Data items
::::::

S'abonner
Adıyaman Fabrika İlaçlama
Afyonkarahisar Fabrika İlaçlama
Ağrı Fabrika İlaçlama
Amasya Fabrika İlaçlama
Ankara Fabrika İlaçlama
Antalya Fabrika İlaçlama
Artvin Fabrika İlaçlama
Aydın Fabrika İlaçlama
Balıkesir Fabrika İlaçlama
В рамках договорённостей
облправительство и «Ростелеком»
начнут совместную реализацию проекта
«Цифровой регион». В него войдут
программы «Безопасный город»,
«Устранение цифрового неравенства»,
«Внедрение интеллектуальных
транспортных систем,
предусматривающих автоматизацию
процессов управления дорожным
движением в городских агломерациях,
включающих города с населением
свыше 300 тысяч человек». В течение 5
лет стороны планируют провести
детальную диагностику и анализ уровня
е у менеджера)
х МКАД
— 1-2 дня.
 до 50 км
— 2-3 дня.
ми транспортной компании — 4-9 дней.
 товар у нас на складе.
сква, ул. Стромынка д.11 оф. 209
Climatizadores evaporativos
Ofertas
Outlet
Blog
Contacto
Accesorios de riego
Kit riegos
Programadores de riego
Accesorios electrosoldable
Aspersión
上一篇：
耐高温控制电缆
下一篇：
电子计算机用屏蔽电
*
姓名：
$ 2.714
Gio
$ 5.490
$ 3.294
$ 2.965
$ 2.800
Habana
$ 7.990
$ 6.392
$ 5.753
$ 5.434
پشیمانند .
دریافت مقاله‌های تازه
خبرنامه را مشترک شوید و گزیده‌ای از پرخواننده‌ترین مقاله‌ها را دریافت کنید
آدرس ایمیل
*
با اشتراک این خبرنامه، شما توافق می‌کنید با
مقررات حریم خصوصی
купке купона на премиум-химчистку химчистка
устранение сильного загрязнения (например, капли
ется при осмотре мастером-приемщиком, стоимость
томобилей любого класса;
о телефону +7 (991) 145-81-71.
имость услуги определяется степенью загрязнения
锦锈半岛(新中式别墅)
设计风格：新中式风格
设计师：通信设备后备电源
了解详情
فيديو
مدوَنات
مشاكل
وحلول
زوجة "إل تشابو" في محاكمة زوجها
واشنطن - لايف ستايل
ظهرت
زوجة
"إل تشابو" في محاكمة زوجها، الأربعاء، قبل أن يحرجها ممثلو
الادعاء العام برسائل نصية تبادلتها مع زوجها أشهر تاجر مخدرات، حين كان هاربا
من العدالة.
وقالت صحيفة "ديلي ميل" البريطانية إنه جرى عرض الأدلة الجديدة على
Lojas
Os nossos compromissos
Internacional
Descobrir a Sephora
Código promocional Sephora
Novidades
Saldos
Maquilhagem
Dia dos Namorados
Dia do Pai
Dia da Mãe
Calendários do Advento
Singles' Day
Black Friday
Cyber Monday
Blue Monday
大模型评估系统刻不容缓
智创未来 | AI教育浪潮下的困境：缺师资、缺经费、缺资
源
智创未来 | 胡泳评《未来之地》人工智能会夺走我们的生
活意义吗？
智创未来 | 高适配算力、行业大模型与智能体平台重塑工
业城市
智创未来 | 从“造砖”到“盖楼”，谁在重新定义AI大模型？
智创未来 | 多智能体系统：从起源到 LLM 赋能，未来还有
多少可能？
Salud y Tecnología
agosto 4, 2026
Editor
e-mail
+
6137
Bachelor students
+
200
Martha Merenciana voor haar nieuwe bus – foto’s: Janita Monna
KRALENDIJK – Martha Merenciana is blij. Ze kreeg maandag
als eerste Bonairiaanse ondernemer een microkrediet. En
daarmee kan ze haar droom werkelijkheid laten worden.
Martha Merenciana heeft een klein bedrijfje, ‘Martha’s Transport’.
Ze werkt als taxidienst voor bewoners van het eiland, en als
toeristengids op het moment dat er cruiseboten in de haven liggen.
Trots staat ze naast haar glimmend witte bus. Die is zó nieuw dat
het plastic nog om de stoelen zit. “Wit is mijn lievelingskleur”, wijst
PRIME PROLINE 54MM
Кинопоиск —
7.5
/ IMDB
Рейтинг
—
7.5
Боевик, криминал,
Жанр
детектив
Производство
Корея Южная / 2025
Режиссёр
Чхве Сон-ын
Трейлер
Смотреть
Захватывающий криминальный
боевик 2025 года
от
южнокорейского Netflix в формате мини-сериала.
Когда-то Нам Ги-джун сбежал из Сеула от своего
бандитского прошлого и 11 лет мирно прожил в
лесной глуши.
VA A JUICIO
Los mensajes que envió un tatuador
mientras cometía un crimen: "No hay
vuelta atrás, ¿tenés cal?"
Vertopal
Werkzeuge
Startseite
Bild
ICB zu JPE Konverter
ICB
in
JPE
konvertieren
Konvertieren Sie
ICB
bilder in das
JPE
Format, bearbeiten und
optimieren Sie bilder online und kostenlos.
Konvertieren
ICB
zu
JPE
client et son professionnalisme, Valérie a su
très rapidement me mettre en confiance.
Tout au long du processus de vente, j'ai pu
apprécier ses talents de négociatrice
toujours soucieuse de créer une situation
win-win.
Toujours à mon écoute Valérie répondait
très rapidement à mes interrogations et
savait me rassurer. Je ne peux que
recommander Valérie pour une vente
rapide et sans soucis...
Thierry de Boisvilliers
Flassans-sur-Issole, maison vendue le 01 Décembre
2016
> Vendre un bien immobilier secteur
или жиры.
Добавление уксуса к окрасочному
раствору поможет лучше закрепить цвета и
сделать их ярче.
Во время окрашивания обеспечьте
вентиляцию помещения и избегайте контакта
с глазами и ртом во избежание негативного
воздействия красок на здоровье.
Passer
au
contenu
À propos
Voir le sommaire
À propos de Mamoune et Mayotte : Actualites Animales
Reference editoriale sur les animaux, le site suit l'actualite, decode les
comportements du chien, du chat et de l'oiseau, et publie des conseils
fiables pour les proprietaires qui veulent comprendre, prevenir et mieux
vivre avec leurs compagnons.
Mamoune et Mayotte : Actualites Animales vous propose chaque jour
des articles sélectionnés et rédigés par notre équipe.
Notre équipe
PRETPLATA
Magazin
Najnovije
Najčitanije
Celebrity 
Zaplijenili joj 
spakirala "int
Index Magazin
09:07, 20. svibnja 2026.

::::::

(ASSIGNED TASK) For every one of the records above, return these lines character for character, in their original order.

(PROBLEM SOLUTION)
S'abonner
Adıyaman Fabrika İlaçlama
Afyonkarahisar Fabrika İlaçlama
Ağrı Fabrika İlaçlama
Amasya Fabrika İlaçlama
Ankara Fabrika İlaçlama
Antalya Fabrika İlaçlama
Artvin Fabrika İlaçlama
Aydın Fabrika İlaçlama
Balıkesir Fabrika İlaçlama
В рамках договорённостей
облправительство и «Ростелеком»
начнут совместную реализацию проекта
«Цифровой регион». В него войдут
программы «Безопасный город»,
«Устранение цифрового неравенства»,
«Внедрение интеллектуальных
транспортных систем,
предусматривающих автоматизацию
процессов управления дорожным
движением в городских агломерациях,
включающих города с населением
свыше 300 тысяч человек». В течение 5
лет стороны планируют провести
детальную диагностику и анализ уровня
е у менеджера)
х МКАД
— 1-2 дня.
 до 50 км
— 2-3 дня.
ми транспортной компании — 4-9 дней.
 товар у нас на складе.
сква, ул. Стромынка д.11 оф. 209
Climatizadores evaporativos
Ofertas
Outlet
Blog
Contacto
Accesorios de riego
Kit riegos
Programadores de riego
Accesorios electrosoldable
Aspersión
上一篇：
耐高温控制电缆
下一篇：
电子计算机用屏蔽电
*
姓名：
$ 2.714
Gio
$ 5.490
$ 3.294
$ 2.965
$ 2.800
Habana
$ 7.990
$ 6.392
$ 5.753
$ 5.434
پشیمانند .
دریافت مقاله‌های تازه
خبرنامه را مشترک شوید و گزیده‌ای از پرخواننده‌ترین مقاله‌ها را دریافت کنید
آدرس ایمیل
*
با اشتراک این خبرنامه، شما توافق می‌کنید با
مقررات حریم خصوصی
купке купона на премиум-химчистку химчистка
устранение сильного загрязнения (например, капли
ется при осмотре мастером-приемщиком, стоимость
томобилей любого класса;
о телефону +7 (991) 145-81-71.
имость услуги определяется степенью загрязнения
锦锈半岛(新中式别墅)
设计风格：新中式风格
设计师：通信设备后备电源
了解详情
فيديو
مدوَنات
مشاكل
وحلول
زوجة "إل تشابو" في محاكمة زوجها
واشنطن - لايف ستايل
ظهرت
زوجة
"إل تشابو" في محاكمة زوجها، الأربعاء، قبل أن يحرجها ممثلو
الادعاء العام برسائل نصية تبادلتها مع زوجها أشهر تاجر مخدرات، حين كان هاربا
من العدالة.
وقالت صحيفة "ديلي ميل" البريطانية إنه جرى عرض الأدلة الجديدة على
Lojas
Os nossos compromissos
Internacional
Descobrir a Sephora
Código promocional Sephora
Novidades
Saldos
Maquilhagem
Dia dos Namorados
Dia do Pai
Dia da Mãe
Calendários do Advento
Singles' Day
Black Friday
Cyber Monday
Blue Monday
大模型评估系统刻不容缓
智创未来 | AI教育浪潮下的困境：缺师资、缺经费、缺资
源
智创未来 | 胡泳评《未来之地》人工智能会夺走我们的生
活意义吗？
智创未来 | 高适配算力、行业大模型与智能体平台重塑工
业城市
智创未来 | 从“造砖”到“盖楼”，谁在重新定义AI大模型？
智创未来 | 多智能体系统：从起源到 LLM 赋能，未来还有
多少可能？
Salud y Tecnología
agosto 4, 2026
Editor
e-mail
+
6137
Bachelor students
+
200
Martha Merenciana voor haar nieuwe bus – foto’s: Janita Monna
KRALENDIJK – Martha Merenciana is blij. Ze kreeg maandag
als eerste Bonairiaanse ondernemer een microkrediet. En
daarmee kan ze haar droom werkelijkheid laten worden.
Martha Merenciana heeft een klein bedrijfje, ‘Martha’s Transport’.
Ze werkt als taxidienst voor bewoners van het eiland, en als
toeristengids op het moment dat er cruiseboten in de haven liggen.
Trots staat ze naast haar glimmend witte bus. Die is zó nieuw dat
het plastic nog om de stoelen zit. “Wit is mijn lievelingskleur”, wijst
PRIME PROLINE 54MM
Кинопоиск —
7.5
/ IMDB
Рейтинг
—
7.5
Боевик, криминал,
Жанр
детектив
Производство
Корея Южная / 2025
Режиссёр
Чхве Сон-ын
Трейлер
Смотреть
Захватывающий криминальный
боевик 2025 года
от
южнокорейского Netflix в формате мини-сериала.
Когда-то Нам Ги-джун сбежал из Сеула от своего
бандитского прошлого и 11 лет мирно прожил в
лесной глуши.
VA A JUICIO
Los mensajes que envió un tatuador
mientras cometía un crimen: "No hay
vuelta atrás, ¿tenés cal?"
Vertopal
Werkzeuge
Startseite
Bild
ICB zu JPE Konverter
ICB
in
JPE
konvertieren
Konvertieren Sie
ICB
bilder in das
JPE
Format, bearbeiten und
optimieren Sie bilder online und kostenlos.
Konvertieren
ICB
zu
JPE
client et son professionnalisme, Valérie a su
très rapidement me mettre en confiance.
Tout au long du processus de vente, j'ai pu
apprécier ses talents de négociatrice
toujours soucieuse de créer une situation
win-win.
Toujours à mon écoute Valérie répondait
très rapidement à mes interrogations et
savait me rassurer. Je ne peux que
recommander Valérie pour une vente
rapide et sans soucis...
Thierry de Boisvilliers
Flassans-sur-Issole, maison vendue le 01 Décembre
2016
> Vendre un bien immobilier secteur
или жиры.
Добавление уксуса к окрасочному
раствору поможет лучше закрепить цвета и
сделать их ярче.
Во время окрашивания обеспечьте
вентиляцию помещения и избегайте контакта
с глазами и ртом во избежание негативного
воздействия красок на здоровье.
Passer
au
contenu
À propos
Voir le sommaire
À propos de Mamoune et Mayotte : Actualites Animales
Reference editoriale sur les animaux, le site suit l'actualite, decode les
comportements du chien, du chat et de l'oiseau, et publie des conseils
fiables pour les proprietaires qui veulent comprendre, prevenir et mieux
vivre avec leurs compagnons.
Mamoune et Mayotte : Actualites Animales vous propose chaque jour
des articles sélectionnés et rédigés par notre équipe.
Notre équipe
PRETPLATA
Magazin
Najnovije
Najčitanije
Celebrity 
Zaplijenili joj 
spakirala "int
Index Magazin
09:07, 20. svibnja 2026.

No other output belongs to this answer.